Alinhamento ao Executivo

“Não há alinhamento no sentido de submissão a nenhum dos Poderes, mas há, evidentemente, o respeito que deve reger a relação ente os Poderes e as instituições. O Ministério Público defende a separação dos Poderes, mas que no universo de independência e harmonia, deve tratar a harmonia para que o interesse público prevaleça. A independência sem harmonia pode gerar conflitos. O Estado conflituoso não ganha”, sustentou Aras.

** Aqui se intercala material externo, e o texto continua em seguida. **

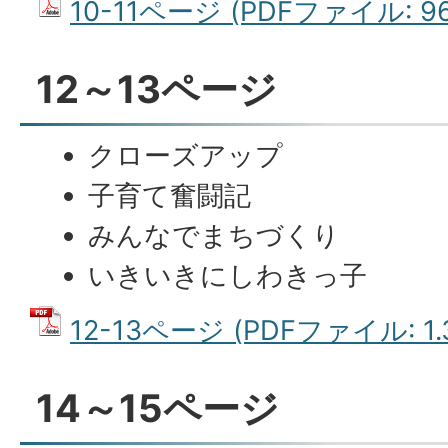
10-11ページ (PDFファイル: 96
12～13ページ
クローズアップ
子育て奮闘記
みんなでまちづくり
いきいきにしわきっ子
12-13ページ (PDFファイル: 1.
14～15ページ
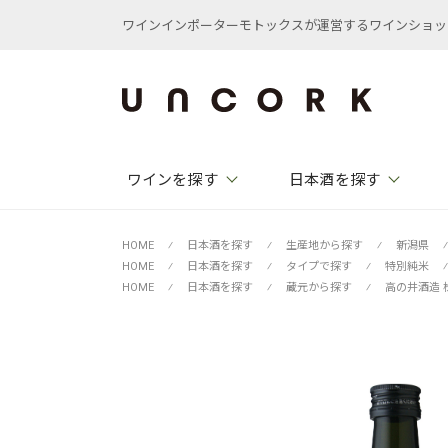
ワインインポーターモトックスが運営するワインショップ /
ワインを探す
日本酒を探す
HOME
⁄
日本酒を探す
⁄
生産地から探す
⁄
新潟県
⁄
HOME
⁄
日本酒を探す
⁄
タイプで探す
⁄
特別純米
⁄
HOME
⁄
日本酒を探す
⁄
蔵元から探す
⁄
高の井酒造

Lei de Abuso de Autoridade

O Congresso apreciou o tema ontem e derrubou 18 dos 33 vetos impostos à lei pelo presidente da República, Jair Bolsonaro. “Acredito que temos no Brasil uma Lei de Abuso de Autoridade que pode alcançar sim a finalidade social a que se dirige a norma e pode sim produzir um bom efeito, porque é preciso que quem trate com a coisa pública tenha o respeito devido ao cidadão”, afirmou. Augusto Aras lembrou ainda que o Conselho Nacional do Ministério Público (CNMP), que tem o papel de fiscalizar a atuação dos procuradores da República, tem alto índice de punições aplicada aos membros.

Direitos humanos

Em relação aos direitos humanos, Aras defendeu o Estado laico e destacou que todos têm o direito à religião. Defendeu também a liberdade de expressão como conceito fundamental à democracia. O indicado também falou sobre a união homoafetiva. "A Constituição disciplina essa questão de uma forma não contemporânea". O subprocurador-geral afirmou que essa é uma questão formal e jurídica, e que gostaria que no texto constitucional não houvesse as palavras "homem" e "mulher" e sim "pessoas", sustentou argumentando, ainda, que não acredita na cura gay. Em resposta aos senadores, Aras também esclareceu que o trabalho do Ministério Público não deve ser voltado apenas ao combate à corrupção. “O MPF precisa sim voltar a atuar não somente nos holofotes do combate à macrocriminalidade, mas efetivamente na defesa das minorias e de outros valores consagrados; ora como direitos difusos, ora coletivos, ora como direitos individuais indisponíveis”, destacou. Na pauta ligada aos direitos que devem ser protegidos pelo Ministério Público, Aras falou dobre a matéria ambiental. “Desenvolvimento sustentável é tudo que queremos atualmente no mundo”, reforçou ao falar sobre o equilíbrio entre a proteção do meio ambiente e as atividades econômicas.

Fonte: CNMP com informações da Secom/PGR.